Hybrid Search
Get the best of both worlds with vector + full-text search
Vector search
Search for semantically similar vector embeddings and power your generative AI applications. Understand users’ intent behind queries by analyzing semantics, context and relationships between words or concepts.
Full-text search
Retrieve documents or web pages that contain the exact keywords specified in the query. Treat each keyword independently, without considering the relationships between them or the overall context.
Vector search with SingleStore
Exact-nearest neighbor vector search
- k-Nearest Neighbor (kNN) algorithms using dot product and Euclidean distance
- Optimize for recall (accuracy)
Approximate Nearest Neighbor (ANN) vector search
- Optimize for scale and costs with tunable accuracy
- Choose IVF-PQ for low index build time and small index size
- Choose HNSW for excellent recall and performance at high dimensionality (coming soon)
Inverted indexes
An inverted index is a data structure used to store a mapping from content, like words or numbers, to its locations in a database table. This is similar to the index found at the back of a book and is highly efficient for text search operations.

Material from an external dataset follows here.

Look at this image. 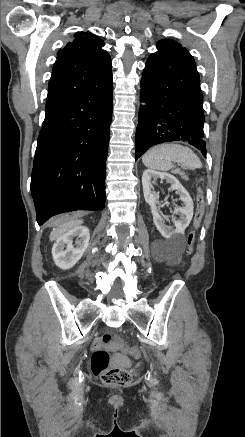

String matching and filtering
The full-text search capability allows for advanced string matching and filtering. This includes the ability to search for phrases, perform wildcard searches and handle different variations of words and characters.
Lucene
SingleStore full-text search is based on the active, open-source Lucene and benefits from its latest advancements, performance improvements, expanded API support, etc.
Unparalleled speed
Fast ingest for vector embeddings and new vectors makes data immediately searchable.
Familiar, powerful SQL interface
With support for filters, aggregates + joins, there’s no need to learn new query languages.
Scalability, performance and reliability
Get the reliability of an enterprise database designed for high performance and scalability. Even as data volumes grow, SingleStore efficiently handles complex text and vector search queries — without significant degradation in performance.
Sentiment analysis on employee survey responses
Siemens is driving sentiment analysis using vector capabilities within SingleStore to analyze and gain deeper insights into the responses from company-wide HR surveys across 200,000 employees worldwide.
Real-time image search and object recognition for search and analytics
nyris.io, a leading AI-based visual search engine for retailers is powering its platform (including catalog search, visual search and analytics) using dot_product vector similarity capabilities in SingleStore.
Catalog, customer 360 and personalization matching job seekers with roles
DirectlyApply, a job discovery platform and vertical search engine that connects job seekers with employers, uses SingleStore to store vector embeddings generated from job titles and run vector similarity search (using dot_product) to match embeddings with job openings and standard ISCO job titles.
AI-driven video monitoring and surveillance for safety and security
Lumana, a SaaS visual intelligence platform for real-time video monitoring and surveillance uses SingleStore's vector functionality to perform image and video matching to monitor occupational safety, surveillance footage and more.